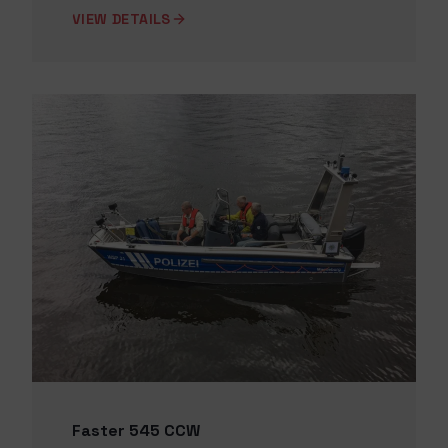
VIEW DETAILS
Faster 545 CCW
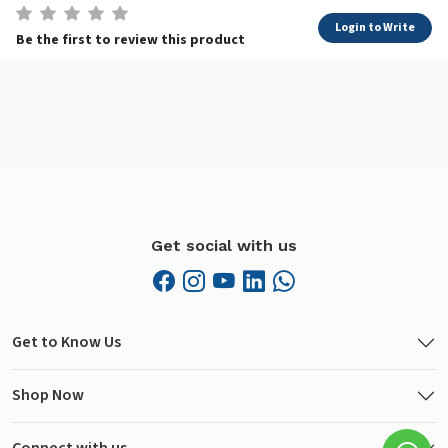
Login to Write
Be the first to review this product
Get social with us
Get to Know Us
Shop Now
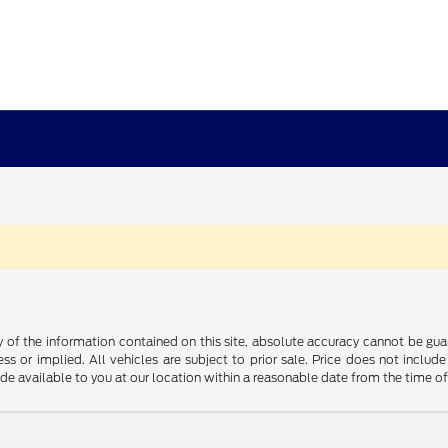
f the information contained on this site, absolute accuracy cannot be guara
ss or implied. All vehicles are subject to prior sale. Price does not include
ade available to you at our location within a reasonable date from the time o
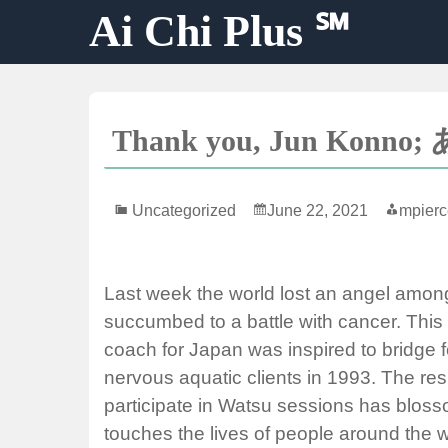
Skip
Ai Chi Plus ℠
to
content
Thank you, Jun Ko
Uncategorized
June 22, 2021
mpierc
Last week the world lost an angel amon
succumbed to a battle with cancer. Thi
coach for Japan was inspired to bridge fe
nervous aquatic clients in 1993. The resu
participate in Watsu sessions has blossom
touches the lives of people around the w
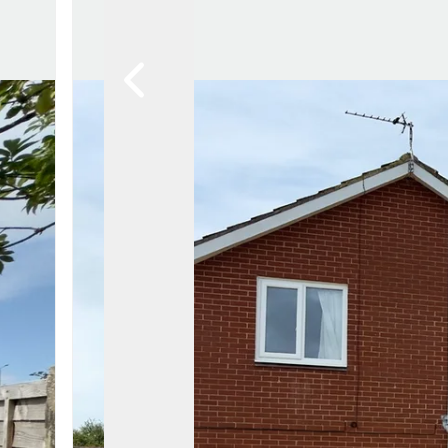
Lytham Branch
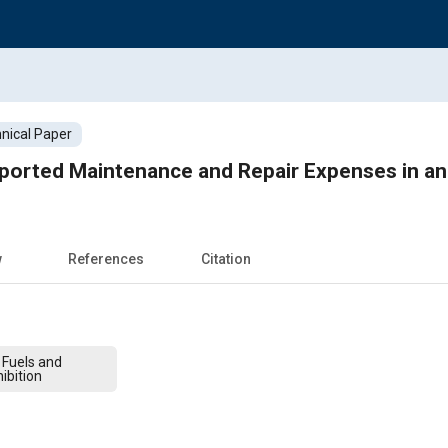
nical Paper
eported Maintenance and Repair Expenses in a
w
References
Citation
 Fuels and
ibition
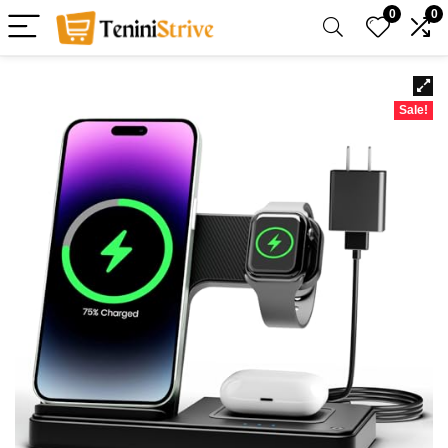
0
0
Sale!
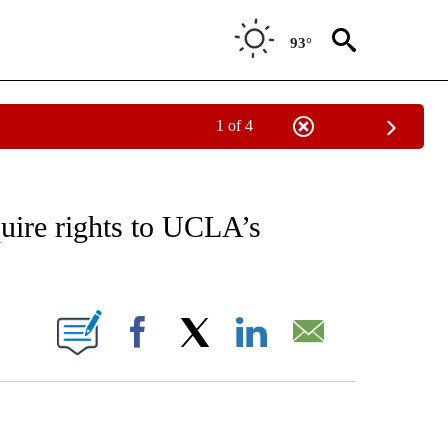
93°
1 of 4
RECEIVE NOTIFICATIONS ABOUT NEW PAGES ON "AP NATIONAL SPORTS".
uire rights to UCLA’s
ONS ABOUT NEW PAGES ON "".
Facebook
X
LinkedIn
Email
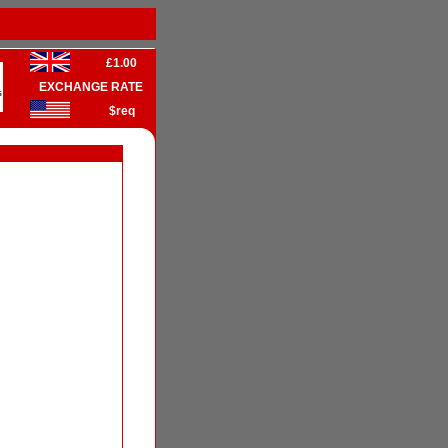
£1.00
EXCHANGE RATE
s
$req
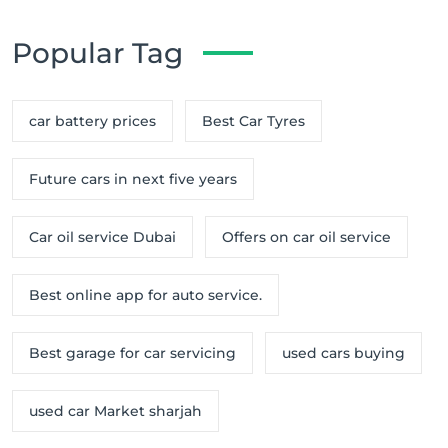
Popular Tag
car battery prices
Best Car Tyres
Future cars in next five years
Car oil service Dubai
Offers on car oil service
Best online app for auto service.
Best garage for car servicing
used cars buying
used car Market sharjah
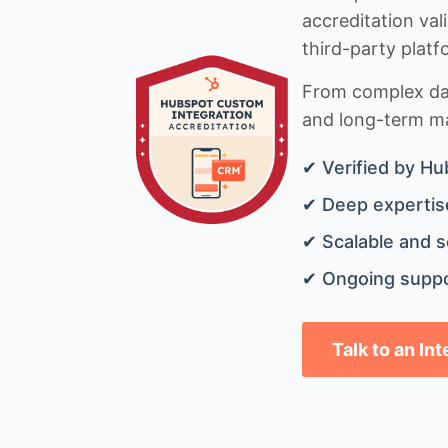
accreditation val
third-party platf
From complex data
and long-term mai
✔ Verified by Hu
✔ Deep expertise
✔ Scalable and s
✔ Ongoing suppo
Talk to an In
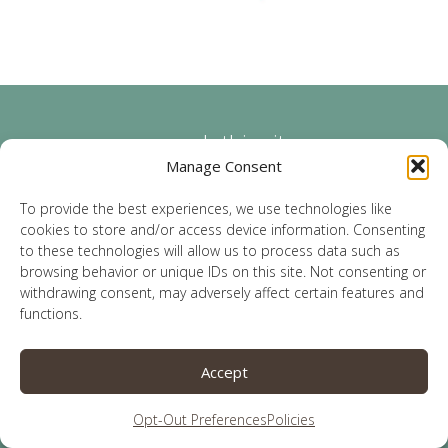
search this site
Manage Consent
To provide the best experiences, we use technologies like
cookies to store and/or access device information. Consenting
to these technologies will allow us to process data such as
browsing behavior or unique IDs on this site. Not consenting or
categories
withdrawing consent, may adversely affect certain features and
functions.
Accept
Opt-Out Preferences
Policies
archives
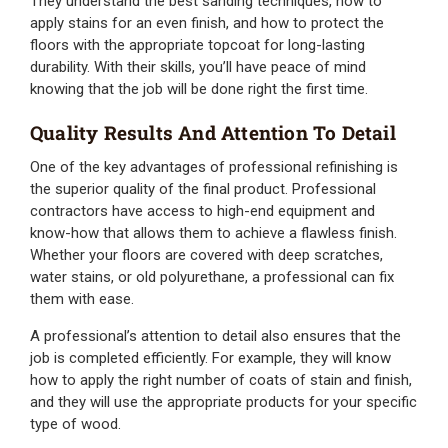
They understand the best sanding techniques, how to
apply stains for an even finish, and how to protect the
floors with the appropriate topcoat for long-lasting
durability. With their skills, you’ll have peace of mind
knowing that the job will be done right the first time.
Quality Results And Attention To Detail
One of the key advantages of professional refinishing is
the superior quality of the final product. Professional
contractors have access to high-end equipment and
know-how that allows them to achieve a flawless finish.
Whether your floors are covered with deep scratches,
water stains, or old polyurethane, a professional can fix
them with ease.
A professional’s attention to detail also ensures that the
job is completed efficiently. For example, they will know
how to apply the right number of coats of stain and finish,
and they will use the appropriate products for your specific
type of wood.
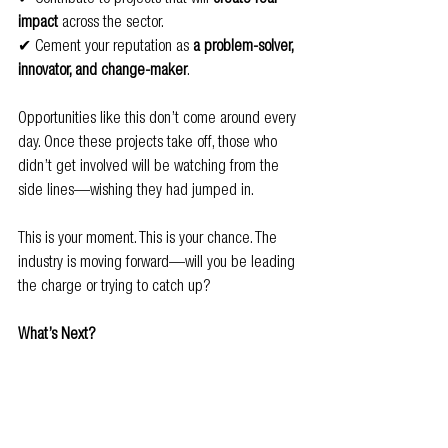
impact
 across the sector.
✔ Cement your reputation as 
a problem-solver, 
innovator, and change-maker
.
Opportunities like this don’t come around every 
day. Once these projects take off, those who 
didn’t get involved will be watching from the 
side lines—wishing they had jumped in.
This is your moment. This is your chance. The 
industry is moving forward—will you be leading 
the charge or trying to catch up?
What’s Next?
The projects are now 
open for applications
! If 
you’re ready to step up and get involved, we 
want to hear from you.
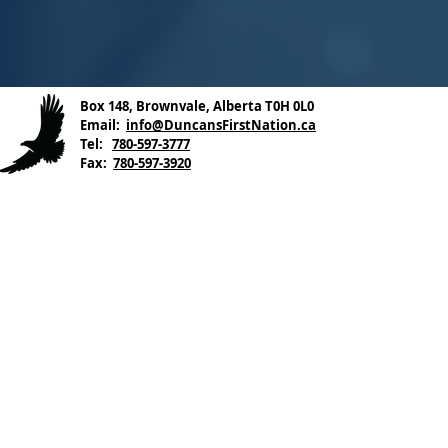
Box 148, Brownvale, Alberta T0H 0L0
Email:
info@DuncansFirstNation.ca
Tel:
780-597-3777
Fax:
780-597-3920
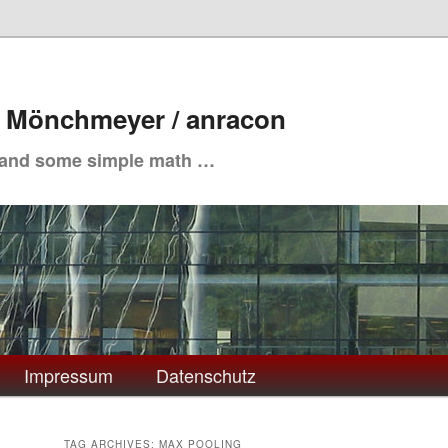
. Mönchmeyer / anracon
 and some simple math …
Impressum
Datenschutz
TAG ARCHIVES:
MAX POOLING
- - - - - - -
§ **WHAT YOU ARE ASKED TO DO**
Search the records for the string "long", and copy every line that holds it.

§ **RESULT OF THE TASK**
and long-term mai
floors with the appropriate topcoat for long-lasting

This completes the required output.